Estaba en una playa, rodeada de gente. Todos los que estaban a mi alrededor me querían tanto que habían cercado el mar con un muro para evitar que me arrojara a él. Aun así, traspasé el obstáculo y vi que las aguas eran bajas como las de una alberca. Todo lo habían pensado para mí porque me conocían, me amaban y querían cuidarme.
También sabían de mis constantes colapsos. Sabían que caía y enmudecía por ratos y me aceptaban así. Podía sentirlo sin que me dijeran una palabra. Eso era el alivio puro.
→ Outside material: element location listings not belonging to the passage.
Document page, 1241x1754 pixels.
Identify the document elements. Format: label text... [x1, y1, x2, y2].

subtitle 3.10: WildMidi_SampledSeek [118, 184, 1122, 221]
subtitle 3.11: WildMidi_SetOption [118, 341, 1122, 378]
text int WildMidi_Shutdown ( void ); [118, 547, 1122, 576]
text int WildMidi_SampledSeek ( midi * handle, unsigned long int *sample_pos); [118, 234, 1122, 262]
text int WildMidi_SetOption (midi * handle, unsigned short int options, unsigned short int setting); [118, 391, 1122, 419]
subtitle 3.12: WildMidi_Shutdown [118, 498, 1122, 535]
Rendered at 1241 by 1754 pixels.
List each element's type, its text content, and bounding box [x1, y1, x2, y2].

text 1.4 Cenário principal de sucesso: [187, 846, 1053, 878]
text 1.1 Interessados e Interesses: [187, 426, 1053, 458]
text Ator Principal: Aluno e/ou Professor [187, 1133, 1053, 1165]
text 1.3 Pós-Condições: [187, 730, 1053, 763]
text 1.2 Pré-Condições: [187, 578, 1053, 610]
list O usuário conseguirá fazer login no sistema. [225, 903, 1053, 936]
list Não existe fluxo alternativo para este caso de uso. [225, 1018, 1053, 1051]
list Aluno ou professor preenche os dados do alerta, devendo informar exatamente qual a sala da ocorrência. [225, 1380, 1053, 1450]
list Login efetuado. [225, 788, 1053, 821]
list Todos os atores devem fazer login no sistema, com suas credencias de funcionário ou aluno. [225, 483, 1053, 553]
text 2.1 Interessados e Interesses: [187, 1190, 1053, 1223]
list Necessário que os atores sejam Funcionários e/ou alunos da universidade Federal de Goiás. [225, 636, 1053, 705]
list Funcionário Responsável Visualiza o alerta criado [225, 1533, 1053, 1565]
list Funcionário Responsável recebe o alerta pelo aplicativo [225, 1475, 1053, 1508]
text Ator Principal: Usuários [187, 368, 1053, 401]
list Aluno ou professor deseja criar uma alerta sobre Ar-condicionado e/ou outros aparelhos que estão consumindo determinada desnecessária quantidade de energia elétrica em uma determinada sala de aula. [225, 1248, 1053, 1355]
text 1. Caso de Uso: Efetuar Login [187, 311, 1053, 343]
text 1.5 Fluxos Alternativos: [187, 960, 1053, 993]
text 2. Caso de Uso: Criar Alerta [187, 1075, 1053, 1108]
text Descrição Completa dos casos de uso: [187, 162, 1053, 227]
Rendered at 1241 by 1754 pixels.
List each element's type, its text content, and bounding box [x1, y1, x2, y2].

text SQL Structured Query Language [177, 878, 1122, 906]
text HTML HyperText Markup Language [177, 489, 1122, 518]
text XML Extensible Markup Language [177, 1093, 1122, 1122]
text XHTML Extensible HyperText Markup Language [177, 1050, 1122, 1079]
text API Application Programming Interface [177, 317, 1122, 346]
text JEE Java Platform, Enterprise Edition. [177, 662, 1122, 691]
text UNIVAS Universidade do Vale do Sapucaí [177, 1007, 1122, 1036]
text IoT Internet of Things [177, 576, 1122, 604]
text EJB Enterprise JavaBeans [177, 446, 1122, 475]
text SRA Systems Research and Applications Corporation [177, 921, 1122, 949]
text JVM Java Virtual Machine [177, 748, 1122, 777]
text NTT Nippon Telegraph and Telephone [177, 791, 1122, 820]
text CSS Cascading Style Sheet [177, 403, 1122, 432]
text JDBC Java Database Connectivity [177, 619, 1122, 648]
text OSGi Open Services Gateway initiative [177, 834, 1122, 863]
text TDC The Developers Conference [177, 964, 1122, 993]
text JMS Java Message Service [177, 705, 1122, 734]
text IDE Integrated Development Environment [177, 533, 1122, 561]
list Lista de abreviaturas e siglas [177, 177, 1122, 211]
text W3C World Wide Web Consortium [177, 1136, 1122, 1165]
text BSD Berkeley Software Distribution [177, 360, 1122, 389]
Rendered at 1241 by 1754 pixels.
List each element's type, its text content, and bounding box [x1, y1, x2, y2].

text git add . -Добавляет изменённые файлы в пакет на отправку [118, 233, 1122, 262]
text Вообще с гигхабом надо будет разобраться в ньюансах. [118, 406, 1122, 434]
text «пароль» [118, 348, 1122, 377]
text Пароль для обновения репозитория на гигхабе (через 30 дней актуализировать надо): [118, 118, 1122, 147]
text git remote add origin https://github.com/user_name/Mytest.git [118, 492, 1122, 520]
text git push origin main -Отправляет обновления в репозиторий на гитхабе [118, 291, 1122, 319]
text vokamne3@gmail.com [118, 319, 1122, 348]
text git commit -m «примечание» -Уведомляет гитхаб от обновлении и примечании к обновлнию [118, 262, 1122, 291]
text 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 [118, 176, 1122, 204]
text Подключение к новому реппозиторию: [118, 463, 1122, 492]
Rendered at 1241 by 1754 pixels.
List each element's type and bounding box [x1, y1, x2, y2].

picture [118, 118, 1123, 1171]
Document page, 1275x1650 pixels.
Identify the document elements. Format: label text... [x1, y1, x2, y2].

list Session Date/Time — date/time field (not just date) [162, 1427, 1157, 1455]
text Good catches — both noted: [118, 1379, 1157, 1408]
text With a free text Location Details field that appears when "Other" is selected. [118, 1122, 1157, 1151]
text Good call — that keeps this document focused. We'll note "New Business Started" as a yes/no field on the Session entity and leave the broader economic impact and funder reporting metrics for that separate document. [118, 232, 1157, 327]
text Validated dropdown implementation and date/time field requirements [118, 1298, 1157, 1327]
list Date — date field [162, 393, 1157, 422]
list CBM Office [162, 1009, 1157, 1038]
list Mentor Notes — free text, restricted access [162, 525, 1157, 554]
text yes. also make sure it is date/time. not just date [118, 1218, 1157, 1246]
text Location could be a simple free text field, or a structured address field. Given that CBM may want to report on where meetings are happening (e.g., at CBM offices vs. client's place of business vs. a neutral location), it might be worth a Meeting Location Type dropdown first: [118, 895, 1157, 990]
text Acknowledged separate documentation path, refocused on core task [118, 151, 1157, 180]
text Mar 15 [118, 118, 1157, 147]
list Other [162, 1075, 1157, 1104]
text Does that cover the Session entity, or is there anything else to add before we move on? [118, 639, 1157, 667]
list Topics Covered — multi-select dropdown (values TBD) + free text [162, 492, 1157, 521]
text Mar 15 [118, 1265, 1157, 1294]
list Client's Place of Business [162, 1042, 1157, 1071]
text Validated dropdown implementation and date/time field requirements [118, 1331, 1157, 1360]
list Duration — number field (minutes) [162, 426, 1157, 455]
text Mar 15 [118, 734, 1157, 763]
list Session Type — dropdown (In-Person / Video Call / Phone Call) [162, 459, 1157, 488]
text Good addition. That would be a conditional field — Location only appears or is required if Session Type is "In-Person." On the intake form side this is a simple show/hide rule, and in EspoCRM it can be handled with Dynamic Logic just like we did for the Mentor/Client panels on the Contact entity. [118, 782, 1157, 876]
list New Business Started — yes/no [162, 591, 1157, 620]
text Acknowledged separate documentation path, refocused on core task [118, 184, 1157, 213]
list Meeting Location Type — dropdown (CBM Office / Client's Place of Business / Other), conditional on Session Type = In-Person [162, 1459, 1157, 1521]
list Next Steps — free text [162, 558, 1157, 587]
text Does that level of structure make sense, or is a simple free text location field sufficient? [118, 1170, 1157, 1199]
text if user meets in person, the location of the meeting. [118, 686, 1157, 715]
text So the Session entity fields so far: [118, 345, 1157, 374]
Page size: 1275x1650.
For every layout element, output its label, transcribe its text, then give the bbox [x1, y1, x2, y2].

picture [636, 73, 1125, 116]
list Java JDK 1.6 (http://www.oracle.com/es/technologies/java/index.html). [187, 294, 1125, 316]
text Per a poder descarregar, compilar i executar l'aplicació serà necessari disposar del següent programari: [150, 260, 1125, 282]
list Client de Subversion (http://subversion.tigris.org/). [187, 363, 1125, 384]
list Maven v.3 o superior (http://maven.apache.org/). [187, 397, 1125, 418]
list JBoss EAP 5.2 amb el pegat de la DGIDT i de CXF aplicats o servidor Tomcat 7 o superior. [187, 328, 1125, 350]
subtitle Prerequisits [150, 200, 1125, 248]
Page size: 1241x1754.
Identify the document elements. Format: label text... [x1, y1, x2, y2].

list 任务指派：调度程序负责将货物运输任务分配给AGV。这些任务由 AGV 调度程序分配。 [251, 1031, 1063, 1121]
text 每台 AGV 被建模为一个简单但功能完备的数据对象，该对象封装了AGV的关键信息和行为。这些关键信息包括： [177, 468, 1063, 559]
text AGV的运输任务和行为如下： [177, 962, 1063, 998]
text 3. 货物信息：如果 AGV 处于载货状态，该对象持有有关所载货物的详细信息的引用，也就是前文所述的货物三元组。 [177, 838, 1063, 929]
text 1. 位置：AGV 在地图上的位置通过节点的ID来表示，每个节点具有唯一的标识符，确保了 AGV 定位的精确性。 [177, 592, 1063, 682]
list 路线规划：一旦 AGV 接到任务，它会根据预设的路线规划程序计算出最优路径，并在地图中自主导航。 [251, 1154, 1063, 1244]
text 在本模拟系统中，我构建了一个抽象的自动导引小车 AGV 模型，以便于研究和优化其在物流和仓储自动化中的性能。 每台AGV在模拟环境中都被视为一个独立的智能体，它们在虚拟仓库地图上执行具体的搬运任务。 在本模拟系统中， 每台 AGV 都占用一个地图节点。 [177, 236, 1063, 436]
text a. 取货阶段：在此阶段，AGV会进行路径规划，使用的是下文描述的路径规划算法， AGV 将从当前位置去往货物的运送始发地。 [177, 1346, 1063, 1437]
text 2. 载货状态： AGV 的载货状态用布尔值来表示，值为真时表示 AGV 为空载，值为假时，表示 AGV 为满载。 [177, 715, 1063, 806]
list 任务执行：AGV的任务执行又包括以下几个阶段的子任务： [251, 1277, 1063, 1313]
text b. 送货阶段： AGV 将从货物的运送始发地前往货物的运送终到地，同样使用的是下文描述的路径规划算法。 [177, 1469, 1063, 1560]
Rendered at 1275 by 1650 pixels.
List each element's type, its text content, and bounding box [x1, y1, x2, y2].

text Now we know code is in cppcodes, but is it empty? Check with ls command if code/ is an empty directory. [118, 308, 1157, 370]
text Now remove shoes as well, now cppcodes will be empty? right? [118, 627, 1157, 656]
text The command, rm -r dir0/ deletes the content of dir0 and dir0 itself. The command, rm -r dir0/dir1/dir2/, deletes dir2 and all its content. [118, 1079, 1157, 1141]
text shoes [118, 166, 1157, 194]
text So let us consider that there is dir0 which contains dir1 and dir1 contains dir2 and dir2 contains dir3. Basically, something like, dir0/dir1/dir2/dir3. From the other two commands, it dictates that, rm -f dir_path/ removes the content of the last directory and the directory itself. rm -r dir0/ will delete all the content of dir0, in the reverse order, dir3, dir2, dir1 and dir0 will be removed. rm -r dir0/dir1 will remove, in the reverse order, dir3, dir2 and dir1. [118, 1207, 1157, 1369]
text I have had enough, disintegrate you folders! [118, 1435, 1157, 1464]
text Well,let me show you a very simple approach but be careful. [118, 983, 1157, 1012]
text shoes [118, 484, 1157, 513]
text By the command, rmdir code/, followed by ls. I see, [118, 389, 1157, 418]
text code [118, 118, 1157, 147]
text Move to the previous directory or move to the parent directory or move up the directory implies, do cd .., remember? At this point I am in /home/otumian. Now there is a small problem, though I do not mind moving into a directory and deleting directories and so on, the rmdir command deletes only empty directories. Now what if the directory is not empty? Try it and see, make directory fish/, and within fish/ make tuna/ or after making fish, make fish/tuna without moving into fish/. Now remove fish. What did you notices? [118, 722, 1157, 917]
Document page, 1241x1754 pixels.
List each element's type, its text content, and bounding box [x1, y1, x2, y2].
Justo estaba así —casi de rodillas sobre el piso frío y sin poder levantarme—, cuando me percaté de que estaba en una sala de hospital. Las personas pasaban y me dejaban ser, sabían que tras un rato podría volver a caminar y estaría mejor.
Vi pasar a mi abuela junto a mí. Me levanté como pude y fui hacia ella. Lucía mucho más joven, tal vez con 20 años menos que la última vez que la vi. Tenía los párpados maquillados de color morado e iba muy arreglada.
—Abuela…
—Es tu abuelo —respondió a mi pregunta implícita—. Lo van a operar.
Atravesó una puerta doble con una ventana circular en cada hoja, y yo, tras ella.
Y entonces vi a mi abuelo. Nunca lo conocí, nací años después de su muerte, pero, por el milagro del sueño, estaba allí. Sentado en una silla de ruedas, esperaba a que lo llevaran al quirófano para una operación sencilla de algo en su cuello. No corría peligro.
Yo no daba crédito. Lo miré y repasaba en mi mente el recuerdo de la casi única fotografía que he visto de él. Lo miraba y trataba de comparar ambas imágenes para saber si era él.
—¡Eres tú! ¡Eres tú!
—Sí, soy yo.
—¡Eres tú! ¡Eres tú! —Y yo le besaba el rostro una y otra vez. Hacía pausas para mirarlo y repetía el proceso de exclamaciones y besos. Nunca pensé estar tan emocionada por él.
—Sí, soy yo —dijo ya exasperado—. Soy yo, soy yo. Pon atención, tengo que decirte algo muy importante: son buenas noticias (…), el 20 de noviembre.